The Biased Manager

Do you think you are open-minded, unbiased, and free of racism? Let me challenge you. It is human nature to categorize people.

This person is like me; that person is different from me. Committed to the job, not committed. High potential, less potential. Smart, not smart. Fit, not in shape. Beautiful, plain, ugly. Cultured, not cultured. Groomed well, not so well.

From a top school, from a lesser school. Rich, middle class, poor. Young, old. Childish, mature. Black, Hispanic, Native American, Asian, Caucasian, Pacific Islander, Middle Eastern, mixed, can’t tell. The list of distinctions is infinite.

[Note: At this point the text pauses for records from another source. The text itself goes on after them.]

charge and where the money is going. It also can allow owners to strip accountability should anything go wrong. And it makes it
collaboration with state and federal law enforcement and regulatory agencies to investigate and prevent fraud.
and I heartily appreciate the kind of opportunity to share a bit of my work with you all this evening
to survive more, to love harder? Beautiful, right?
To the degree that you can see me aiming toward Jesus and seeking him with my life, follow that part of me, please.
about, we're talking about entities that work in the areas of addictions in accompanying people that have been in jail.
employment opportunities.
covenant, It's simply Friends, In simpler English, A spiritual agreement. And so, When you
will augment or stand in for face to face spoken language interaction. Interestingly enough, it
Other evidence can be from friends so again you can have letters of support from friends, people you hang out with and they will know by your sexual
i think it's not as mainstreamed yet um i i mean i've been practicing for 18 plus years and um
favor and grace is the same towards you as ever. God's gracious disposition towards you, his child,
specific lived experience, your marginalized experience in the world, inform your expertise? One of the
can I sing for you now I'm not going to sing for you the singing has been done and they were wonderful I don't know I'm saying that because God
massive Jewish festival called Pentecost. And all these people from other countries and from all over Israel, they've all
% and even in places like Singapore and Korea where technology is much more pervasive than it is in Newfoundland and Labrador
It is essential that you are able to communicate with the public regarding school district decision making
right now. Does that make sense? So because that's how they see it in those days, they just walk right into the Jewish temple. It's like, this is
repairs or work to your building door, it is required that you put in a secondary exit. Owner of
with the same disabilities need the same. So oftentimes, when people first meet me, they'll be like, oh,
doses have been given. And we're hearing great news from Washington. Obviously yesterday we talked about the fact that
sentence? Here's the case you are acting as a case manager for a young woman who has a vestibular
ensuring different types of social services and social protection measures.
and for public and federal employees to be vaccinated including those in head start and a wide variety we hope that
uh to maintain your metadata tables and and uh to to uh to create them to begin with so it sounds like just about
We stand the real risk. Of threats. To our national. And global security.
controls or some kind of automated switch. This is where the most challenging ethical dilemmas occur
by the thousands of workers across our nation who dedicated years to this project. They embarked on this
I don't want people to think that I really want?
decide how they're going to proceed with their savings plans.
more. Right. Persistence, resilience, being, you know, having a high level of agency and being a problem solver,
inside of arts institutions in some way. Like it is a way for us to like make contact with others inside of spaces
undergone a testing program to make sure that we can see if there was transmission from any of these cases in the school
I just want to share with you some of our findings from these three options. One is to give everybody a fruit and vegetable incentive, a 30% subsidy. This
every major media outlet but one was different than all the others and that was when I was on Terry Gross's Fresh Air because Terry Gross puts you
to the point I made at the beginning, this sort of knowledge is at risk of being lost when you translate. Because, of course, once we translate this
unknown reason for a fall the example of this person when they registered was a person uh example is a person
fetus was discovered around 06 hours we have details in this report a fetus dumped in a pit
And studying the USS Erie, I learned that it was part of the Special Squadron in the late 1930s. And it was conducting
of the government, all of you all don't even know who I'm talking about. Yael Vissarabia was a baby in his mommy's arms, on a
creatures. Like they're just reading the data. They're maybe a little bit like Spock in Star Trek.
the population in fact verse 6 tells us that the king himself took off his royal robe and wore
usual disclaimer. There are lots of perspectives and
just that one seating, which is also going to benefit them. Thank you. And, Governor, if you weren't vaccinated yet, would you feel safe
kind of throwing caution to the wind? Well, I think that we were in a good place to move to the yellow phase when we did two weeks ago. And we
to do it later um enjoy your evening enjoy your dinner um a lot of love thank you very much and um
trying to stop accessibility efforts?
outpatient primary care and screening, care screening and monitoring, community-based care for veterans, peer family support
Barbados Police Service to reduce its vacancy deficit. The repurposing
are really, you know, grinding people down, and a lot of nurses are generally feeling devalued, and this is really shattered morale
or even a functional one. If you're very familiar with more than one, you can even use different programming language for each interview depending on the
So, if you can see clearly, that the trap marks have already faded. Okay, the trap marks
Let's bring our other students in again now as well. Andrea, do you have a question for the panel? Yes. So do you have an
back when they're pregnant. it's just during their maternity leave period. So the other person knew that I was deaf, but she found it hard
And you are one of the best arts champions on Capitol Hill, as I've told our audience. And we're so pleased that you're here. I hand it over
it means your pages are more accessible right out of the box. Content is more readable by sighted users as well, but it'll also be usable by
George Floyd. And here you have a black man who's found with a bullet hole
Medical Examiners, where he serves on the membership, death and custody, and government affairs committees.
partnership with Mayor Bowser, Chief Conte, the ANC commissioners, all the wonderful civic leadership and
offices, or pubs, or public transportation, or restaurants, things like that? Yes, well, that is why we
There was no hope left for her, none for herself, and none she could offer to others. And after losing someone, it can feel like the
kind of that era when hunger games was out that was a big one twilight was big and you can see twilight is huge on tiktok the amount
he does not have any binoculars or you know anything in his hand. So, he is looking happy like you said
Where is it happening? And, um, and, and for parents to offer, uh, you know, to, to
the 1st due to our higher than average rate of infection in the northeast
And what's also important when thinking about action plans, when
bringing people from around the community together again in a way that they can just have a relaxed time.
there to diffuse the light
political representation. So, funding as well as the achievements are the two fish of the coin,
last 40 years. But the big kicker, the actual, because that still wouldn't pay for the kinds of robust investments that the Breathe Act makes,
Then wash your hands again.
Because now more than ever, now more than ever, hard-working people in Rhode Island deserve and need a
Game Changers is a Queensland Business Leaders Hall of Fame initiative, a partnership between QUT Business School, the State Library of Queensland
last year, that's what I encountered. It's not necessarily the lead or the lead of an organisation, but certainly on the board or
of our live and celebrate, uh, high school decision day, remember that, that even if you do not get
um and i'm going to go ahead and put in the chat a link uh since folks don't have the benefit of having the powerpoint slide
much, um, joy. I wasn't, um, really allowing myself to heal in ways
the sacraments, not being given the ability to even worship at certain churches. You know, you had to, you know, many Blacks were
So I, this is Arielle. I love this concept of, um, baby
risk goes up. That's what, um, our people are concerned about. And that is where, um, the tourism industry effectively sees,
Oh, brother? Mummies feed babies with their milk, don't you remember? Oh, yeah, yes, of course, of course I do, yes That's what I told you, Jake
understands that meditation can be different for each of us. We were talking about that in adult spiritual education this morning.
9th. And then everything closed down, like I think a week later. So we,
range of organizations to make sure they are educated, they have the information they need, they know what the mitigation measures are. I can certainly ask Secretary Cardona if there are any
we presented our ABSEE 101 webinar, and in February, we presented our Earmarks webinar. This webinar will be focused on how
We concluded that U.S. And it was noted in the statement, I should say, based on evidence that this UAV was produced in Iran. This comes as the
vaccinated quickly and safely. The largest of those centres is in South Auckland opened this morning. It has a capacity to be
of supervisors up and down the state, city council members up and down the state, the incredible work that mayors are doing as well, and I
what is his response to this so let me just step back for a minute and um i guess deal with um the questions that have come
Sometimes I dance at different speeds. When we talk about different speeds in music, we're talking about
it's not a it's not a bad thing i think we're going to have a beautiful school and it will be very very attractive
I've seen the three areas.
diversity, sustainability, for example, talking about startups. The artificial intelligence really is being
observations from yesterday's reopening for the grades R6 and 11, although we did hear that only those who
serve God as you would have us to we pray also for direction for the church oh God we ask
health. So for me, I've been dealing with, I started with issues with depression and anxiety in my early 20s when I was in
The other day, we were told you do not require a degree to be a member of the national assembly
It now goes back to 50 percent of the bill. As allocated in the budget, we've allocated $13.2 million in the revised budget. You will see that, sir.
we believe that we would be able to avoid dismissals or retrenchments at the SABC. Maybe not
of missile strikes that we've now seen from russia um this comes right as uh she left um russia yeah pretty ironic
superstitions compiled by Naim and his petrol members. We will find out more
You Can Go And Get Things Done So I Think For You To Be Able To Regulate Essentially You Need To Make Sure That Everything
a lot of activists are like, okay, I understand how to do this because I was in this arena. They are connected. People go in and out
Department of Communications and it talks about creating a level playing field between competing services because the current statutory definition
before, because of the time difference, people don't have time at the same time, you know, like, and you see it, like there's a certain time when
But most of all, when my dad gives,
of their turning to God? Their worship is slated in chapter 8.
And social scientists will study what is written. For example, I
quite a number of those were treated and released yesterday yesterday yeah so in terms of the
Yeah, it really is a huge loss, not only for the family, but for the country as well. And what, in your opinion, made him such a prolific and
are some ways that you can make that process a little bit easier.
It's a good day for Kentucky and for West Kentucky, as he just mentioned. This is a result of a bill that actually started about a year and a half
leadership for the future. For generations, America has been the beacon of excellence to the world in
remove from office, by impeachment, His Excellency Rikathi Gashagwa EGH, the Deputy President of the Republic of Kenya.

How do our classifications play out in the workplace?

Here are a few examples:

  • She’s available for travel. Give the project to her.
  • We need a “J” for this role. I will never hire a “P” again.
  • He’s in accounting. I wouldn’t put anyone from that department in a trade show booth.
  • She’s too young for this opportunity. Give it to someone more seasoned.
  • He’s black. I think he’ll do better in the Southside sales territory than he will up here where the clients are mostly white.
  • She just had a baby. I don’t think she’s the right person for a big project like this.
  • This account needs to be handled by someone in the office, not a telecommuter.

In the example above, the speaker assumes certain differences between in-office and remote workers—stereotypes. Then these perceived differences influence which employee is considered for the account.

An About.com article on social psychology says we have:

"A collection of beliefs and assumptions about how certain traits are linked to other characteristics and behaviors. For example, if you learn that a new co-worker is very happy, you might immediately assume that she is also friendly, kind, and generous. These assumptions help people make judgments quickly, but they can also contribute to stereotyping and errors."

Next time you are making a people management decision, stop and take a critical look at how biases may be informing your choices.

What errors are you making? How are you limiting yourself, your company, and your employees with your categorizations? Have you denied an opportunity to a person because of color, parenting status, appearance, educational background or other factors, due to unconscious assumptions about capability, availability, or commitment?